Your goal –
Any image in the records is to be skipped; everything else should be reproduced exactly.
══ Available data ══
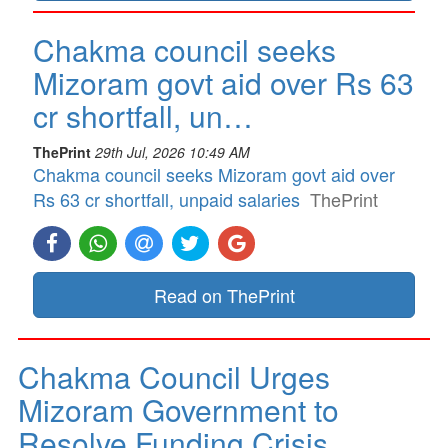
Chakma council seeks
Mizoram govt aid over Rs 63
cr shortfall, un…
ThePrint
29th Jul, 2026 10:49 AM
Chakma council seeks Mizoram govt aid over
Rs 63 cr shortfall, unpaid salaries
ThePrint
Read on ThePrint
Chakma Council Urges
Mizoram Government to
Resolve Funding Crisis…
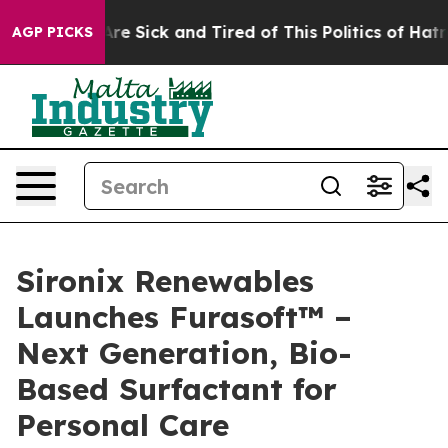
People Are Sick and Tired of This Politics of Hatred”
T
AGP PICKS
Sironix Renewables
Launches Furasoft™ –
Next Generation, Bio-
Based Surfactant for
Personal Care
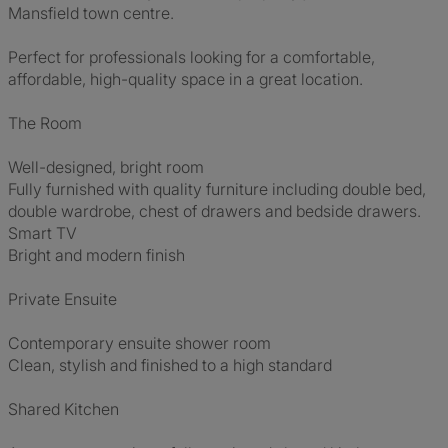
Mansfield town centre.
Perfect for professionals looking for a comfortable,
affordable, high-quality space in a great location.
The Room
Well-designed, bright room
Fully furnished with quality furniture including double bed,
double wardrobe, chest of drawers and bedside drawers.
Smart TV
Bright and modern finish
Private Ensuite
Contemporary ensuite shower room
Clean, stylish and finished to a high standard
Shared Kitchen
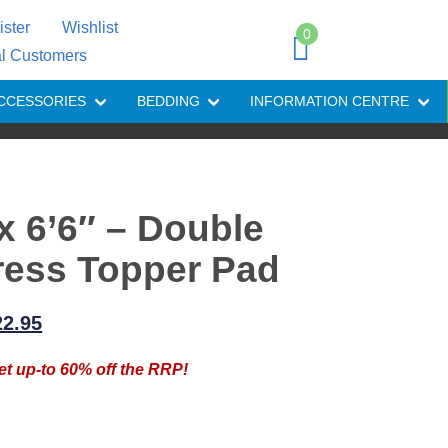
ister
Wishlist
0
al Customers
CCESSORIES
BEDDING
INFORMATION CENTRE
 x 6’6″ – Double
ress Topper Pad
iginal
Current
22.95
ice
price
et up-to 60% off the RRP!
as:
is:
7.95.
£22.95.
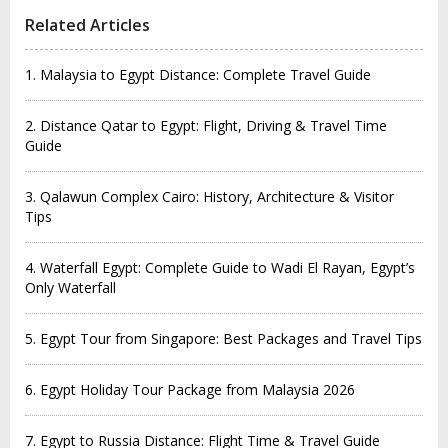
Related Articles
1. Malaysia to Egypt Distance: Complete Travel Guide
2. Distance Qatar to Egypt: Flight, Driving & Travel Time
Guide
3. Qalawun Complex Cairo: History, Architecture & Visitor
Tips
4. Waterfall Egypt: Complete Guide to Wadi El Rayan, Egypt’s
Only Waterfall
5. Egypt Tour from Singapore: Best Packages and Travel Tips
6. Egypt Holiday Tour Package from Malaysia 2026
7. Egypt to Russia Distance: Flight Time & Travel Guide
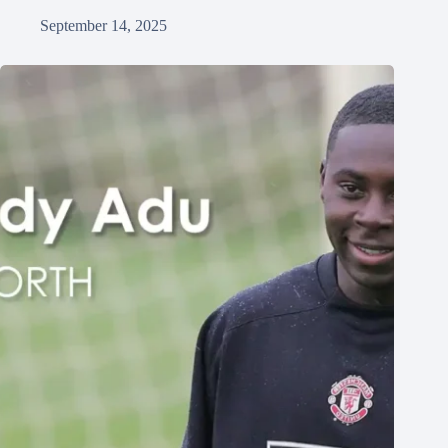
September 14, 2025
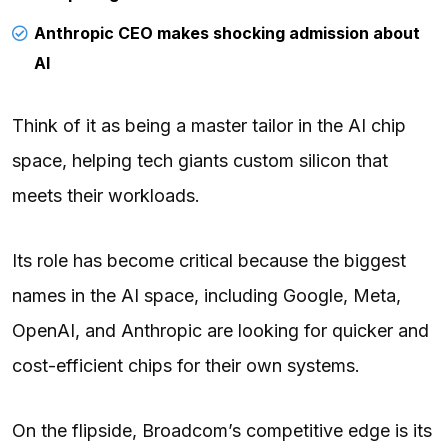
Anthropic CEO makes shocking admission about
AI
Think of it as being a master tailor in the AI chip
space, helping tech giants custom silicon that
meets their workloads.
Its role has become critical because the biggest
names in the AI space, including Google, Meta,
OpenAI, and Anthropic are looking for quicker and
cost-efficient chips for their own systems.
On the flipside, Broadcom’s competitive edge is its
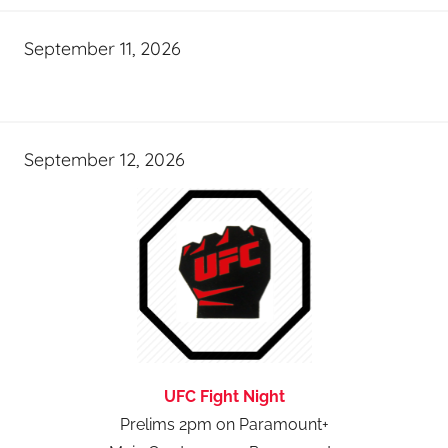
September 11, 2026
September 12, 2026
UFC Fight Night
Prelims 2pm on Paramount+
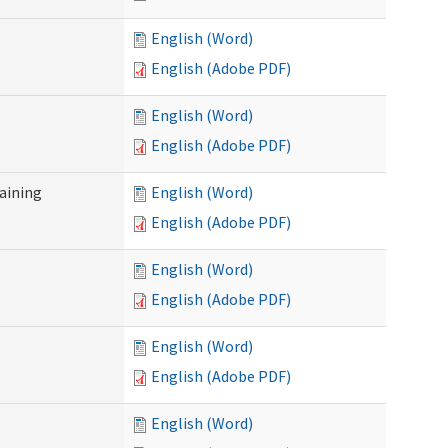
English (Word)
English (Adobe PDF)
English (Word)
English (Adobe PDF)
raining
English (Word)
English (Adobe PDF)
English (Word)
English (Adobe PDF)
English (Word)
English (Adobe PDF)
English (Word)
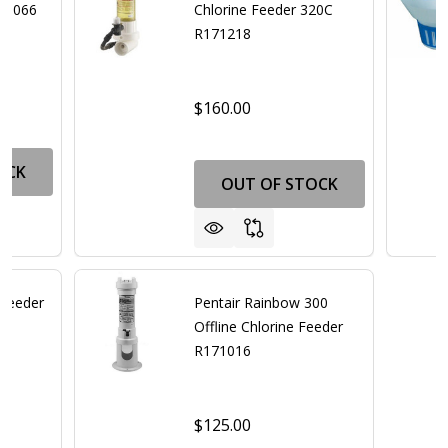
171066
Chlorine Feeder 320C
R171218
$160.00
OCK
OUT OF STOCK
 Feeder
Pentair Rainbow 300
Offline Chlorine Feeder
R171016
$125.00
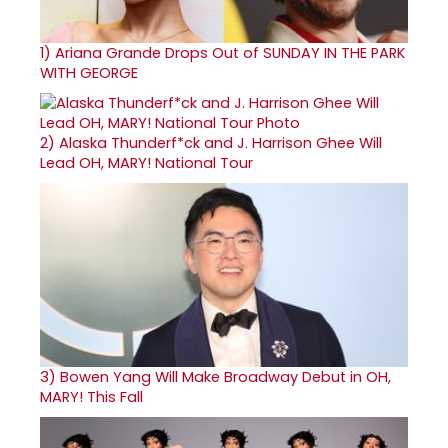
1)
Ariana Grande Drops Out of SUNDAY IN THE PARK
WITH GEORGE
2)
Alaska Thunderf*ck and J. Harrison Ghee Will
Lead OH, MARY! National Tour
3)
Bowen Yang Will Make Broadway Debut in OH,
MARY! This Fall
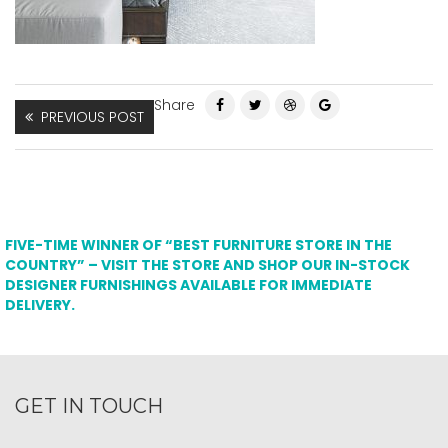
Share
PREVIOUS POST
FIVE-TIME WINNER OF “BEST FURNITURE STORE IN THE
COUNTRY” – VISIT THE STORE AND SHOP OUR IN-STOCK
DESIGNER FURNISHINGS AVAILABLE FOR IMMEDIATE
DELIVERY.
GET IN TOUCH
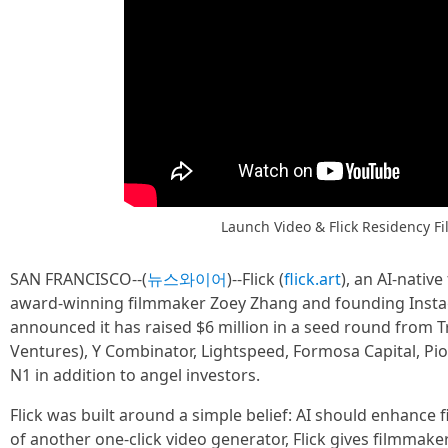
Launch Video & Flick Residency Fi
SAN FRANCISCO--(
뉴스와이어
)--Flick (
flick.art
), an AI-nati
award-winning filmmaker Zoey Zhang and founding Inst
announced it has raised $6 million in a seed round from 
Ventures), Y Combinator, Lightspeed, Formosa Capital, Pio
N1 in addition to angel investors.
Flick was built around a simple belief: AI should enhance f
of another one-click video generator, Flick gives filmmake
═══
Output for this exercise –
Chakma council seeks
Mizoram govt aid over Rs 63
cr shortfall, un…
ThePrint
29th Jul, 2026 10:49 AM
Chakma council seeks Mizoram govt aid over
Rs 63 cr shortfall, unpaid salaries
ThePrint
Read on ThePrint
Chakma Council Urges
Mizoram Government to
Resolve Funding Crisis…
People Are Sick and Tired of This Politics of Hatred”
T
AGP PICKS
Sironix Renewables
Launches Furasoft™ –
Next Generation, Bio-
Based Surfactant for
Personal Care
Mansfield town centre.
Perfect for professionals looking for a comfortable,
affordable, high-quality space in a great location.
The Room
Well-designed, bright room
Fully furnished with quality furniture including double bed,
double wardrobe, chest of drawers and bedside drawers.
Smart TV
Bright and modern finish
Private Ensuite
Contemporary ensuite shower room
Clean, stylish and finished to a high standard
Shared Kitchen
ister
Wishlist
0
al Customers
CCESSORIES
BEDDING
INFORMATION CENTRE
 x 6’6″ – Double
ress Topper Pad
iginal
Current
22.95
ice
price
et up-to 60% off the RRP!
as:
is:
7.95.
£22.95.
Related Articles
1. Malaysia to Egypt Distance: Complete Travel Guide
2. Distance Qatar to Egypt: Flight, Driving & Travel Time
Guide
3. Qalawun Complex Cairo: History, Architecture & Visitor
Tips
4. Waterfall Egypt: Complete Guide to Wadi El Rayan, Egypt’s
Only Waterfall
5. Egypt Tour from Singapore: Best Packages and Travel Tips
6. Egypt Holiday Tour Package from Malaysia 2026
7. Egypt to Russia Distance: Flight Time & Travel Guide
September 14, 2025
Anthropic CEO makes shocking admission about
AI
Think of it as being a master tailor in the AI chip
space, helping tech giants custom silicon that
meets their workloads.
Its role has become critical because the biggest
names in the AI space, including Google, Meta,
OpenAI, and Anthropic are looking for quicker and
cost-efficient chips for their own systems.
On the flipside, Broadcom’s competitive edge is its
September 11, 2026
September 12, 2026
UFC Fight Night
Prelims 2pm on Paramount+
English (Word)
English (Adobe PDF)
English (Word)
English (Adobe PDF)
raining
English (Word)
English (Adobe PDF)
English (Word)
English (Adobe PDF)
English (Word)
English (Adobe PDF)
English (Word)
171066
Chlorine Feeder 320C
R171218
$160.00
OCK
OUT OF STOCK
 Feeder
Pentair Rainbow 300
Offline Chlorine Feeder
R171016
$125.00
1)
Ariana Grande Drops Out of SUNDAY IN THE PARK
WITH GEORGE
2)
Alaska Thunderf*ck and J. Harrison Ghee Will
Lead OH, MARY! National Tour
3)
Bowen Yang Will Make Broadway Debut in OH,
MARY! This Fall
Share
PREVIOUS POST
FIVE-TIME WINNER OF “BEST FURNITURE STORE IN THE
COUNTRY” – VISIT THE STORE AND SHOP OUR IN-STOCK
DESIGNER FURNISHINGS AVAILABLE FOR IMMEDIATE
DELIVERY.
GET IN TOUCH
Launch Video & Flick Residency Fi
SAN FRANCISCO--(
뉴스와이어
)--Flick (
flick.art
), an AI-nati
award-winning filmmaker Zoey Zhang and founding Inst
announced it has raised $6 million in a seed round from 
Ventures), Y Combinator, Lightspeed, Formosa Capital, Pio
N1 in addition to angel investors.
Flick was built around a simple belief: AI should enhance f
of another one-click video generator, Flick gives filmmake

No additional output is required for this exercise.